-------- Quellenauszug

Gedenken an die Shoah:"Passen Sie auf auf unser Land!"

Germany Commemorates The Holocaust On International Day of Commemoration

"Wer Judenhass an der Wurzel packen will, muss auch dort zugreifen, wo es wehtut", sagt Charlotte Knobloch, Präsidentin der Israelitischen Kultusgemeinde München und Oberbayern, im Bundestag.

(Foto: Sean Gallup/Getty)

Zum Jahrestag der Befreiung des KZ Auschwitz mahnt Charlotte Knobloch die Abgeordneten des Bundestags. Und die Holocaust-Überlebende sagt, wo sie die geistigen Nachfolger der Täter von damals sieht - auch unter ihren Zuhörern

Von Viktoria Spinrad, Berlin

Und dann weint sie, ganz kurz, ganz dezent. Sie, die ihre Geschichte schon so oft erzählt hat, als eine der wenigen, die es noch kann. Charlotte Knobloch, 88 Jahre, Sinnbild für das Gedenken an die Shoah, steht am Pult des Bundestages, schluckt kurz, dann spricht sie weiter. Darüber, wie sie erfuhr, dass ihre Familie ins Konzentrationslager nach Theresienstadt verschleppt wurde, als sie selbst gerade neun war. Wie sie zum letzten Mal ihre Großmutter sah und ihre Eltern sie zu einer Bekannten auf das Land nach Mittelfranken retteten, ein Leben zwischen Plumpsklo, körperlicher Arbeit und "unsagbarer Einsamkeit".

Es ist eine bemerkenswerte Rede, die die Präsidentin der Israelitischen Kultusgemeinde München vor den Abgeordneten des Bundestags hält. Zum einen, weil es eine persönliche, emotionale Rede ist, die das Erlebte zum Greifen nahe macht. Zum anderen, weil Knobloch in dieser Zeit, in der Nationalismus und Antisemitismus auf dem Vormarsch sind, auch sehr konkret in ihren Mahnungen und Forderungen wird.

Zunächst aber übernimmt Bundestagspräsident Wolfgang Schäuble die Rolle des Mahners. "Auch bei uns zeigen sich Antisemitismus und Fremdenfeindlichkeit wieder offen, hemmungslos, auch gewaltbereit", sagt er. Dass Juden ihre Kippa verstecken müssten, sei "beschämend."

----------------
-------- Bereitgestellte Daten

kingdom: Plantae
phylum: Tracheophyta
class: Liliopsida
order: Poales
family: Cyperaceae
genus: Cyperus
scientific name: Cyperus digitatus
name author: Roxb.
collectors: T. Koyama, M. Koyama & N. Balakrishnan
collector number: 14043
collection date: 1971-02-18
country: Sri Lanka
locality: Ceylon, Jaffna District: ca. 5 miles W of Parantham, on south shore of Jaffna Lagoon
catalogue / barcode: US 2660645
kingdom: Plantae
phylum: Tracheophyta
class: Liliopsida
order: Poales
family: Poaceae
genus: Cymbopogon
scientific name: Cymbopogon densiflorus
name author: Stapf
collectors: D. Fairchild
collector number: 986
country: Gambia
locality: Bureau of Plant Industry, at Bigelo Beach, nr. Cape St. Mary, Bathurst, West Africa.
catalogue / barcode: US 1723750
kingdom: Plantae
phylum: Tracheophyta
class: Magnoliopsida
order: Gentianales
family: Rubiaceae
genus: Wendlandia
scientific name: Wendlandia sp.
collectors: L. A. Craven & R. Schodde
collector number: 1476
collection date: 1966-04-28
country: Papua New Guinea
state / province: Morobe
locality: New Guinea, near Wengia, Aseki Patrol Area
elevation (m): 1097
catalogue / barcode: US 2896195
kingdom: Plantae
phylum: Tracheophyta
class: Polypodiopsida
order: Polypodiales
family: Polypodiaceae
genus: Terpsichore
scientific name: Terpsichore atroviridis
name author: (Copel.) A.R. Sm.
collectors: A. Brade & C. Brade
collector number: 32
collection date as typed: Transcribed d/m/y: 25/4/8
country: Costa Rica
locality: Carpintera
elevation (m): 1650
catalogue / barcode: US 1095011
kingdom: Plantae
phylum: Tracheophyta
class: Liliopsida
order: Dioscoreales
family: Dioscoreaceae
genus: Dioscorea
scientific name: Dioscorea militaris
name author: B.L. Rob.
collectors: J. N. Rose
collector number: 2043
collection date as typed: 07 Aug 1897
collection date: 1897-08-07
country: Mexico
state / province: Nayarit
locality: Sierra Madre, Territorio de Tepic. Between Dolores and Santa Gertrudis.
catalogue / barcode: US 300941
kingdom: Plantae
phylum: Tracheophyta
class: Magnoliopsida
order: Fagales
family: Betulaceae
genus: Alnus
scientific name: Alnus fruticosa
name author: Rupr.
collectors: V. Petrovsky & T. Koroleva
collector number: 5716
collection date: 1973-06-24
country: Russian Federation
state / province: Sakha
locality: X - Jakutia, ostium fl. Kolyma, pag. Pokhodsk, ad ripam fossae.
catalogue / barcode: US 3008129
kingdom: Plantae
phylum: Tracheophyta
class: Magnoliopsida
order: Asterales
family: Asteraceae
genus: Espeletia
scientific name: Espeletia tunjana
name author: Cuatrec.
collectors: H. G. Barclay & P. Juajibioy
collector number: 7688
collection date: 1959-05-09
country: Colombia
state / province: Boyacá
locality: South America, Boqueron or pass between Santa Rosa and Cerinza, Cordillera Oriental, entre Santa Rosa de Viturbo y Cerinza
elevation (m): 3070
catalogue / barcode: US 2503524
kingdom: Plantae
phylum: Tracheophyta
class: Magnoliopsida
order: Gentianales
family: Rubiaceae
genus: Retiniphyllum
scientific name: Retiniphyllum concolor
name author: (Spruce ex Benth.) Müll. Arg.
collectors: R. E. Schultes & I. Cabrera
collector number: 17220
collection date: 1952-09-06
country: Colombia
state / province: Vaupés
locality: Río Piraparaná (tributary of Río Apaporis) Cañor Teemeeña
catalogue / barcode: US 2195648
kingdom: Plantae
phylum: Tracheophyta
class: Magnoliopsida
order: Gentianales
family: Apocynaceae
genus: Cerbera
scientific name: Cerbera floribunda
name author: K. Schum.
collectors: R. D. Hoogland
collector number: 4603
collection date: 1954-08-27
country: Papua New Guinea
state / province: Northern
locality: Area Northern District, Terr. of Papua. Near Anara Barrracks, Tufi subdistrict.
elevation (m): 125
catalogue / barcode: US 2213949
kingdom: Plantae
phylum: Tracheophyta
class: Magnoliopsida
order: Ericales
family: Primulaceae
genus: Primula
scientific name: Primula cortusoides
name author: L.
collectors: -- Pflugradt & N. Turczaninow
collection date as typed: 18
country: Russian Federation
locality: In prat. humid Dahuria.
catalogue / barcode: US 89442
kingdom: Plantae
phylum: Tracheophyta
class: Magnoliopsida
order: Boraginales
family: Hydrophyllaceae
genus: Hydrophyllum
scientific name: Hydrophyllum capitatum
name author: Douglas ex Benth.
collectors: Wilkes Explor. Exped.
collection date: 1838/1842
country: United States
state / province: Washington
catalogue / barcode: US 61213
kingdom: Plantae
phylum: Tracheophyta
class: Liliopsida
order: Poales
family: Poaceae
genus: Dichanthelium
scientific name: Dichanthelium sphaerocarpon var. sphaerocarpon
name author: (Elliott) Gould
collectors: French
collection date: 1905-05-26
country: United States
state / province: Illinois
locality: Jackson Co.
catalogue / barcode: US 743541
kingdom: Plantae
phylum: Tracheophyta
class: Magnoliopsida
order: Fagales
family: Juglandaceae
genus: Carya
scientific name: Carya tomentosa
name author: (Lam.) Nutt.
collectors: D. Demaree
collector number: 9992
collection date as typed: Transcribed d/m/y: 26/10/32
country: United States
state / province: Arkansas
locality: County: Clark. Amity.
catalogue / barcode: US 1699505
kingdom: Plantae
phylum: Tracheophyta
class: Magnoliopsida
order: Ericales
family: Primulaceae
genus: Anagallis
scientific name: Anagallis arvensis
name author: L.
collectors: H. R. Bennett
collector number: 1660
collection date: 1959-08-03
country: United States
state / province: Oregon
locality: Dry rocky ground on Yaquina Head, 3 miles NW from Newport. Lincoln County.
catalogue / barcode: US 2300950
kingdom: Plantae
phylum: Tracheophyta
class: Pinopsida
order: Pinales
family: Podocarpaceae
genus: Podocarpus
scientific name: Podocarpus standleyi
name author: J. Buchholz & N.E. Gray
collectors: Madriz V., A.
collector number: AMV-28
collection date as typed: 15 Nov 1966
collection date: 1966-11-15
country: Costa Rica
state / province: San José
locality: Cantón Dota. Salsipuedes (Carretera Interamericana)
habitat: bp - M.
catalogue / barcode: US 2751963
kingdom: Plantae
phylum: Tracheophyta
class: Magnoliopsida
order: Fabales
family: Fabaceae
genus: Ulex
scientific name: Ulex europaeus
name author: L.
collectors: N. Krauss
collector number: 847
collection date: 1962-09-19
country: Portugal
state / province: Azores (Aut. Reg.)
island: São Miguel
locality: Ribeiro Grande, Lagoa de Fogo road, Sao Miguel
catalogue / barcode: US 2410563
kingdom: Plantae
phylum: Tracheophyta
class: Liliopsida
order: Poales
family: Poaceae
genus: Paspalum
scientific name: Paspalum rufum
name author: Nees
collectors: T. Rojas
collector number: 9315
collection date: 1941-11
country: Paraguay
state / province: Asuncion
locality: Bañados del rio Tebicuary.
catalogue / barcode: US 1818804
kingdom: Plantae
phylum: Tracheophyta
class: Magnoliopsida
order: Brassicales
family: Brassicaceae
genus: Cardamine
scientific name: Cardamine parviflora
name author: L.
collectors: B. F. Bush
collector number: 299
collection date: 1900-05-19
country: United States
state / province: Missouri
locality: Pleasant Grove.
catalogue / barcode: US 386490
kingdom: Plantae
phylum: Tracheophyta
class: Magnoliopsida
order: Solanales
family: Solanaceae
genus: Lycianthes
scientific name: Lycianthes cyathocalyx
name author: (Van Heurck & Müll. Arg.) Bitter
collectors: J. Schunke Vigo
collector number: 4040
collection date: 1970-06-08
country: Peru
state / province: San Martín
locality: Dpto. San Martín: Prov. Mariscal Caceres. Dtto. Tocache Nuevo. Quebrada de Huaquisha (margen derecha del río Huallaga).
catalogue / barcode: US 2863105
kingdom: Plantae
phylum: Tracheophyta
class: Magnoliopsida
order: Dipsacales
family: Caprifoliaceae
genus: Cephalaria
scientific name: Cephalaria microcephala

----------------

Wohin wurde die Familie von Charlotte Knobloch laut dem Artikel zum Gedenken an die Shoah verschleppt? Stütze dich dabei nur auf den Text.

● Schriftliche Antwort
Ins Konzentrationslager Theresienstadt.